Our analysis shows that RhoTermPredict is a powerful tool for Rho-dependent terminators search in the three analyzed genomes and could fill this gap in computational genomics. We conclude that RhoTermPredict could be used in combination with an intrinsic terminators predictor in order to predict all the transcription terminators in bacterial genomes.
在细菌基因组中,有两种终止 DNA 转录的机制:“内在”或 Rho 不依赖终止和 Rho 依赖终止。内在终止子的特征是 RNA 发夹后跟着 6-8 个 U 残基的序列,使用众多可用的预测程序之一很容易识别。相比之下,Rho 依赖终止由 Rho 蛋白因子介导,该因子首先在富含 C>G 的位点结合核糖体游离的 mRNA,然后到达 RNA 聚合酶,诱导其释放。相反,在内在终止子上,预测原核生物中的 Rho 依赖终止子是一个非常困难的问题,因为 Rho 功能所需的序列特征复杂且定义不明确。这就是为什么目前还没有一个详尽的 Rho 依赖终止子预测程序。
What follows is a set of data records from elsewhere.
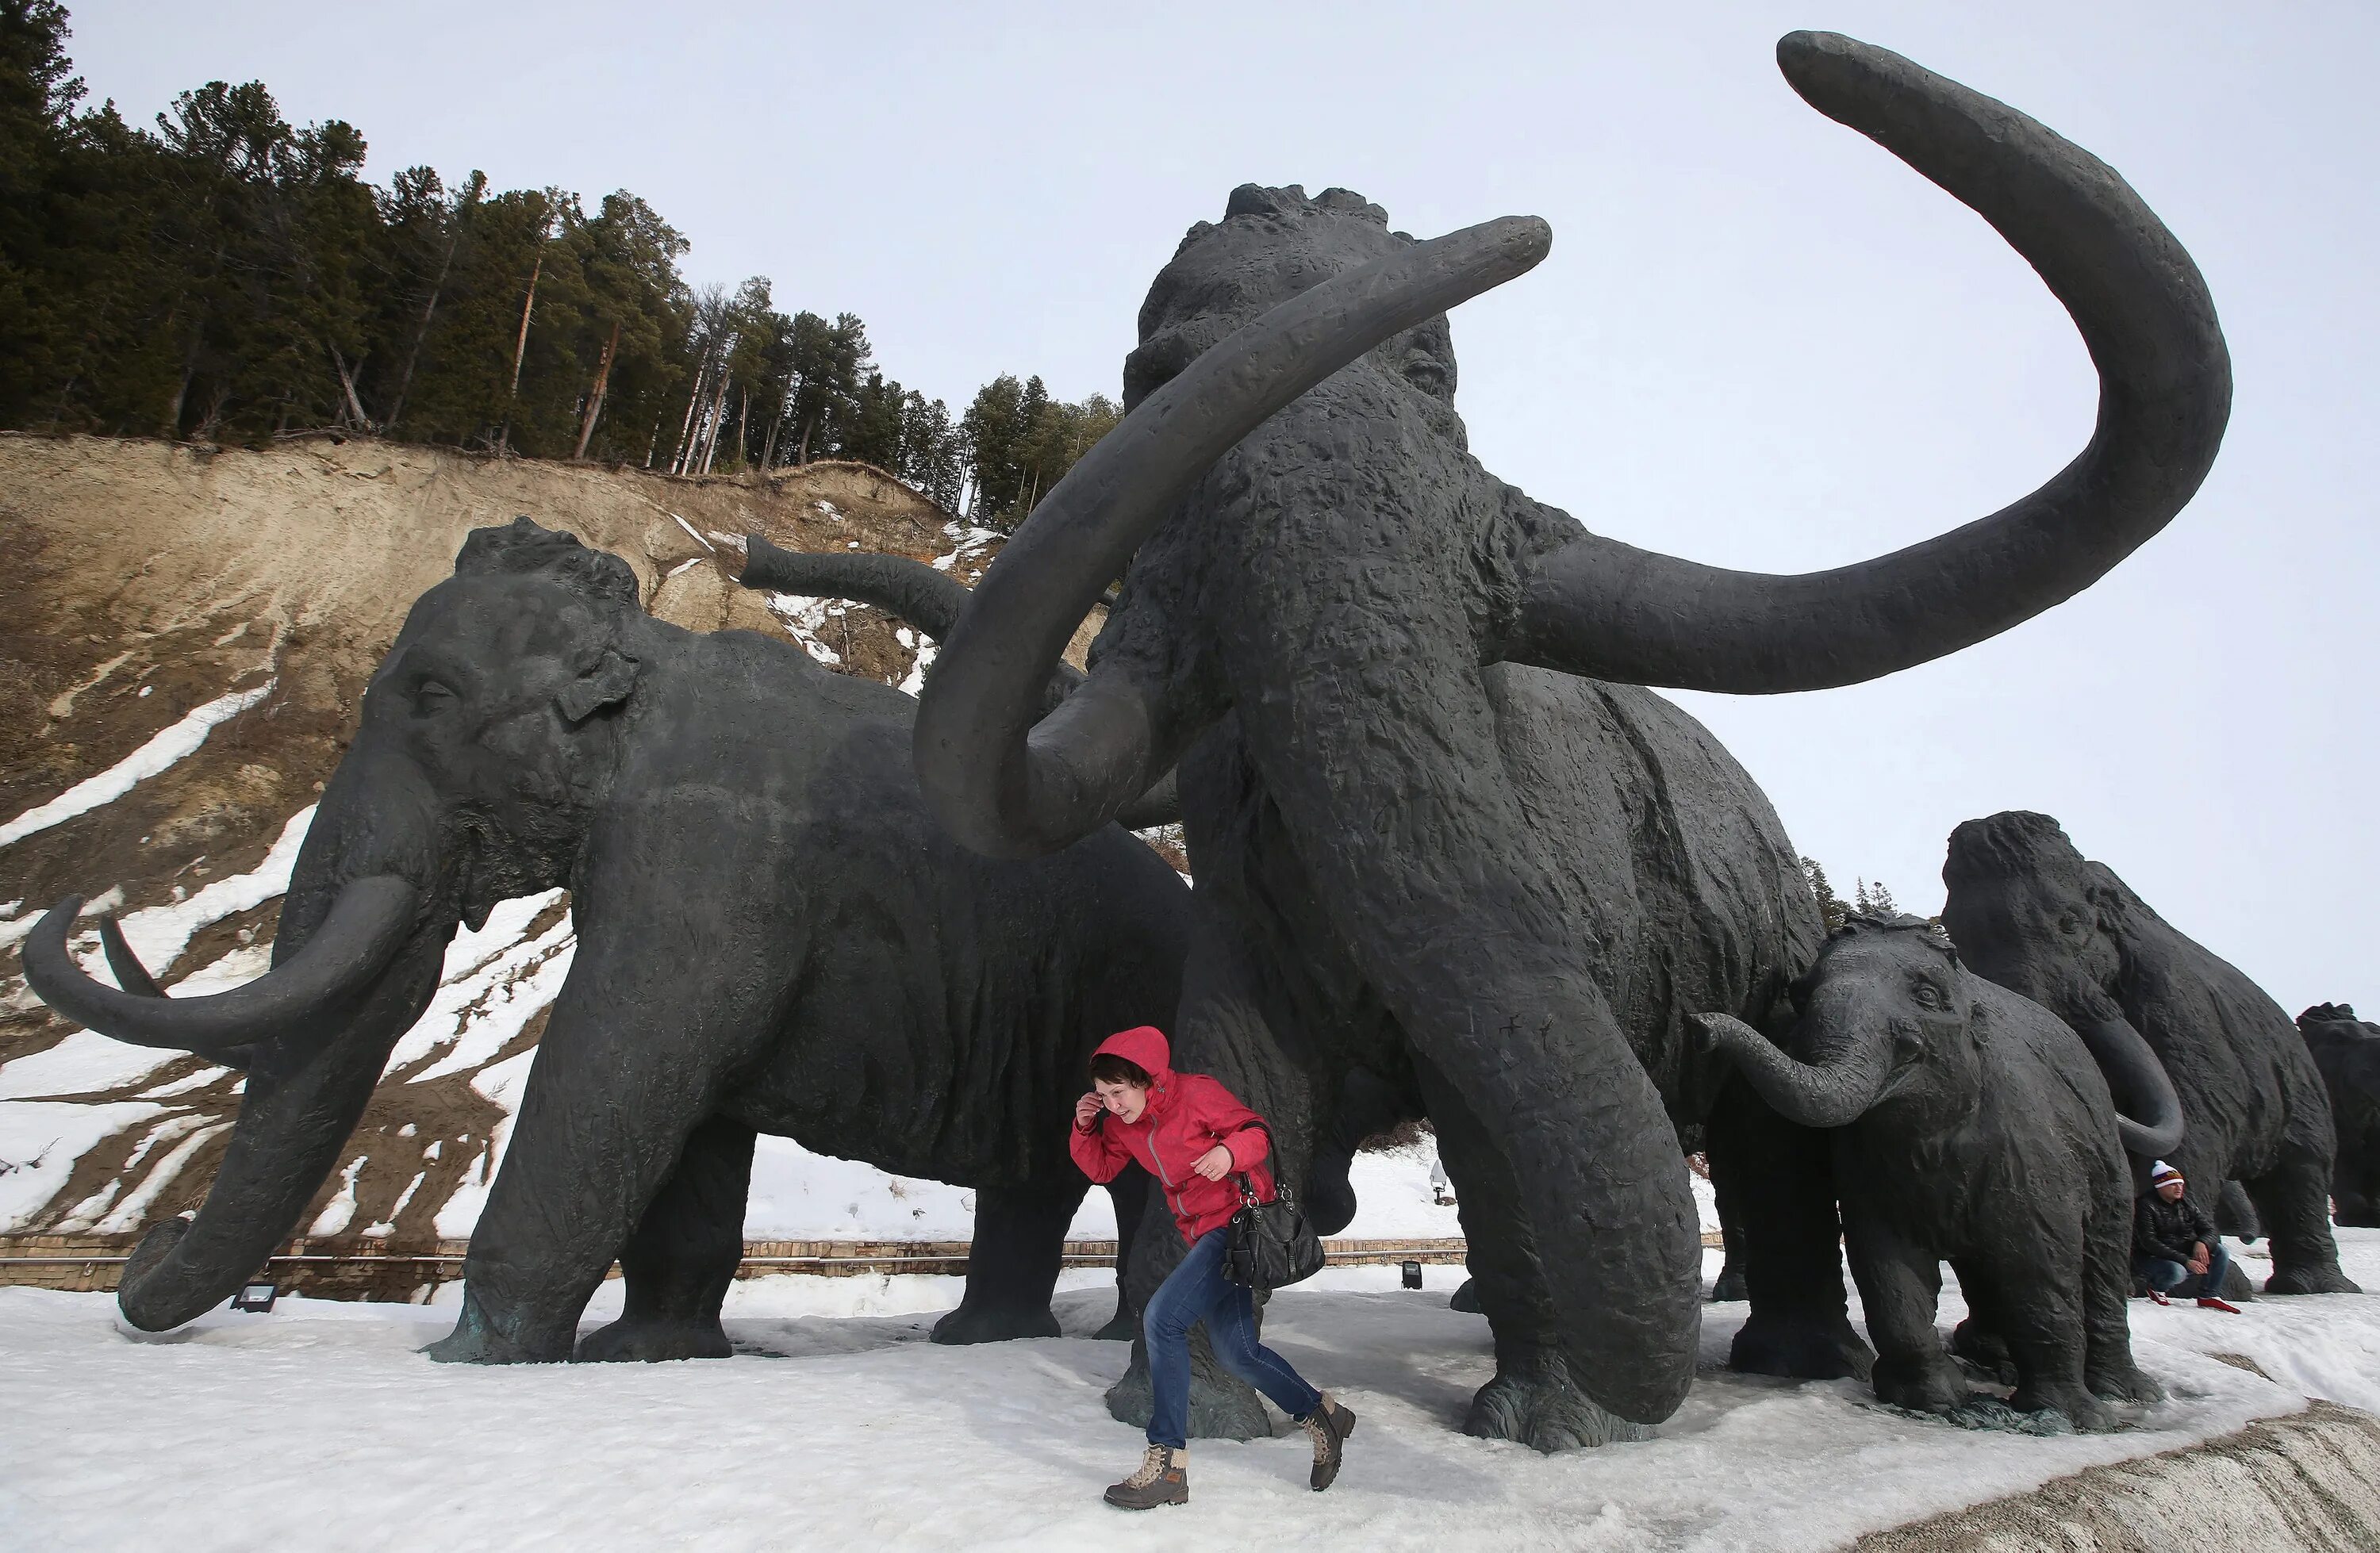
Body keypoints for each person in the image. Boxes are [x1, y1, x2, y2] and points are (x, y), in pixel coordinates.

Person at [1069, 1025, 1356, 1510]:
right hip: (1206, 1234)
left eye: (1119, 1092)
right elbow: (1101, 1169)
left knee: (1163, 1319)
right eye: (1103, 1094)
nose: (1113, 1104)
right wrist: (1083, 1126)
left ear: (1148, 1080)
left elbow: (1257, 1133)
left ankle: (1167, 1465)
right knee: (1238, 1353)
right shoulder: (1121, 1124)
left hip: (1237, 1227)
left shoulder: (1196, 1095)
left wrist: (1229, 1152)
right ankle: (1323, 1413)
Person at [2132, 1160, 2240, 1313]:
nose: (2179, 1188)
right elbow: (2149, 1242)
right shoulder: (2145, 1205)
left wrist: (2202, 1242)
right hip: (2150, 1256)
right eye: (2173, 1184)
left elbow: (2209, 1229)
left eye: (2180, 1184)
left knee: (2220, 1251)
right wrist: (2186, 1261)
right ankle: (2156, 1288)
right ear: (2160, 1186)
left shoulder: (2186, 1204)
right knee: (2178, 1271)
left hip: (2177, 1251)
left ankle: (2208, 1295)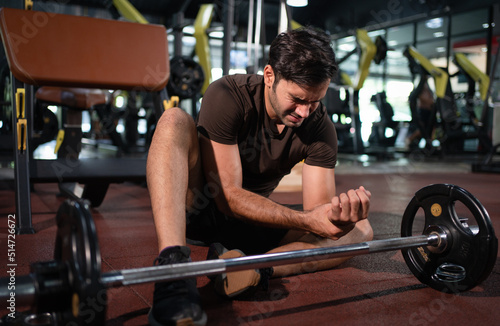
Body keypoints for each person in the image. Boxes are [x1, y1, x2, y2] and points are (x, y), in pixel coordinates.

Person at [146, 26, 373, 326]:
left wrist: (338, 218)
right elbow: (228, 197)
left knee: (361, 230)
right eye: (297, 99)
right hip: (198, 210)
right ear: (269, 76)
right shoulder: (227, 94)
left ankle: (254, 270)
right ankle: (172, 271)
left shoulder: (319, 128)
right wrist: (308, 220)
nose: (305, 112)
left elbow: (318, 217)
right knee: (173, 119)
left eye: (314, 101)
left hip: (251, 226)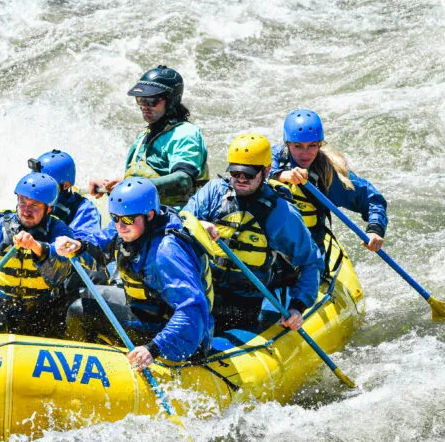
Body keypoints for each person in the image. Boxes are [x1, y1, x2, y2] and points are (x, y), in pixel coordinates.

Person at [57, 177, 214, 371]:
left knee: (79, 310)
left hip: (178, 334)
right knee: (84, 294)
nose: (120, 226)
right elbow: (101, 242)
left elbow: (192, 311)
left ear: (149, 215)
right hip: (147, 310)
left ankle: (78, 372)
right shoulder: (129, 225)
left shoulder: (167, 252)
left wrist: (153, 348)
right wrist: (79, 245)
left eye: (127, 220)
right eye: (115, 218)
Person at [185, 133, 323, 333]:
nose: (240, 179)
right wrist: (196, 224)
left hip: (247, 303)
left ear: (266, 171)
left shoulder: (280, 212)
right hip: (206, 291)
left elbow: (310, 261)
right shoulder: (214, 192)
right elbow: (178, 222)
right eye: (235, 172)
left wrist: (298, 307)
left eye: (249, 174)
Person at [0, 172, 97, 338]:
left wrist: (36, 247)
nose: (26, 210)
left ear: (49, 209)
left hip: (42, 316)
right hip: (1, 312)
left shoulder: (60, 232)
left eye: (34, 205)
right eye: (22, 202)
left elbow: (59, 273)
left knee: (65, 316)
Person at [88, 65, 209, 207]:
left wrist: (133, 187)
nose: (144, 106)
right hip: (144, 219)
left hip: (177, 220)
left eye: (151, 101)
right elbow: (141, 182)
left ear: (171, 101)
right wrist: (108, 186)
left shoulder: (185, 133)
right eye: (140, 100)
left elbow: (183, 181)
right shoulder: (143, 137)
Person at [271, 109, 388, 252]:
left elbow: (372, 200)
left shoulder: (328, 174)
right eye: (298, 146)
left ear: (319, 144)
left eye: (312, 145)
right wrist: (281, 175)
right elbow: (249, 174)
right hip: (270, 244)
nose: (305, 153)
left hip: (308, 250)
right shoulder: (272, 157)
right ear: (287, 144)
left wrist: (375, 229)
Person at [29, 149, 102, 244]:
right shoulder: (28, 198)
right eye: (36, 180)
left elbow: (85, 249)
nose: (38, 186)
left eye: (45, 182)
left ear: (66, 185)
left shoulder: (84, 209)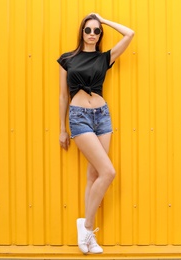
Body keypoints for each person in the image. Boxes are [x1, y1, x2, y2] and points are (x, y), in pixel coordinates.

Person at [57, 13, 134, 254]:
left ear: (100, 35)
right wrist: (62, 128)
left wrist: (104, 20)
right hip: (79, 117)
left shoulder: (105, 58)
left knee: (94, 175)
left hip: (102, 117)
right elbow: (62, 96)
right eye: (88, 30)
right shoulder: (67, 59)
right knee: (109, 172)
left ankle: (87, 234)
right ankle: (88, 226)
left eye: (96, 31)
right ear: (81, 32)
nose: (92, 34)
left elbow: (130, 34)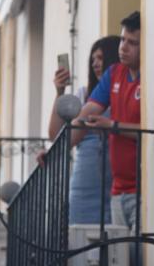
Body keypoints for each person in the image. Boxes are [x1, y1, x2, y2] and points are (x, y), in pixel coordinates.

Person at [69, 12, 142, 232]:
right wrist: (59, 145)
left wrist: (112, 126)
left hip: (142, 190)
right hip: (118, 192)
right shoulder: (114, 73)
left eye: (132, 43)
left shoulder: (150, 75)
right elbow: (87, 112)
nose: (124, 47)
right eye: (122, 40)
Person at [46, 36, 120, 224]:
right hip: (85, 183)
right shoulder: (83, 95)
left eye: (101, 58)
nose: (95, 63)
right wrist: (60, 93)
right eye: (93, 59)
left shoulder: (122, 91)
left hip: (115, 182)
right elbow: (55, 135)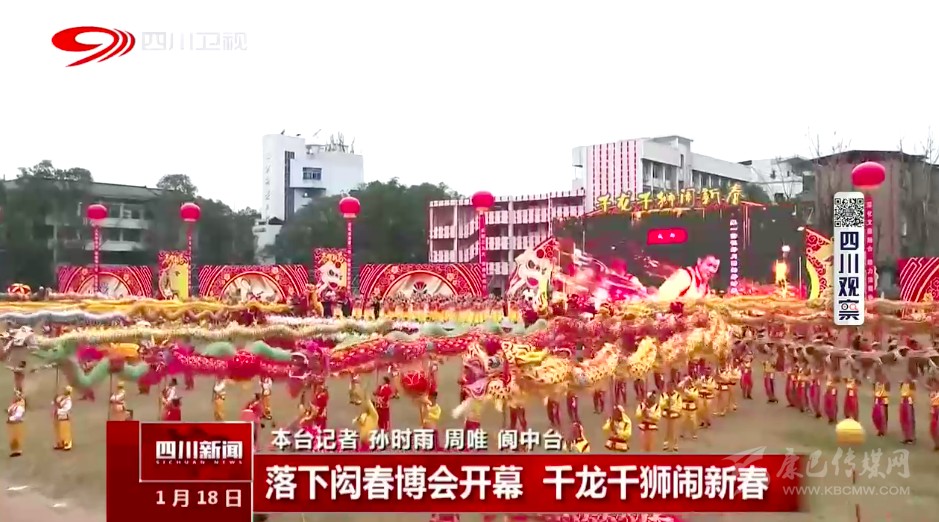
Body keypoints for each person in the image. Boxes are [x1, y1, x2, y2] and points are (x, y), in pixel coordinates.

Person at [655, 255, 721, 301]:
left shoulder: (707, 287)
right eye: (709, 265)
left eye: (715, 267)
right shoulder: (684, 276)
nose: (711, 270)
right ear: (699, 261)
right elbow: (662, 299)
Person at [53, 386, 73, 451]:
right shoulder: (61, 397)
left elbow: (66, 409)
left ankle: (67, 443)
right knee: (58, 430)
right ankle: (60, 443)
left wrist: (58, 410)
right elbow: (55, 402)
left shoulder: (68, 400)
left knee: (65, 430)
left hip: (64, 417)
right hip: (58, 417)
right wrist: (55, 399)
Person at [7, 389, 25, 457]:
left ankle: (17, 450)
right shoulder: (14, 404)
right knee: (12, 437)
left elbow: (18, 415)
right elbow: (9, 410)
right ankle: (14, 450)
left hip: (17, 423)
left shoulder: (20, 406)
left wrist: (11, 418)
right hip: (12, 423)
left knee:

在这项研究中,我们引入了 RhoTermPredict,这是第一个用于细菌基因组中详尽的 Rho 依赖终止子预测的已发表算法。RhoTermPredict 基于所有 Rho 依赖转录终止子共有的先前提出的共识基序来识别这些元件。它本质上是在一个富含 C>G 的 78nt 长的 RUT 位点上搜索,该位点具有规则间隔的 C 残基,然后是 RNA 聚合酶的潜在暂停位点。我们使用微生物大肠杆菌 K-12 的可用基因组和转录组数据、枯草芽孢杆菌 168 和沙门氏菌 LT2 基因组的可用基因组序列,在有限长度的序列和整个基因组中测试了 RhoTermPredict 的性能,并估计了 RhoTermPredict 的预测与 ARNold 网络工具预测的内在终止子的重叠。我们的结果表明,RhoTermPredict 是一种非常有效的算法,无论是在有限长度的序列(约 0.7 的 F 分数)还是在全基因组分析中。此外,与 ARNold 预测的重叠度非常低。
我们的分析表明,RhoTermPredict 是在三个分析的基因组中搜索 Rho 依赖终止子的有力工具,可以填补计算基因组学中的这一空白。我们得出结论,RhoTermPredict 可以与内在终止子预测器结合使用,以预测细菌基因组中的所有转录终止子。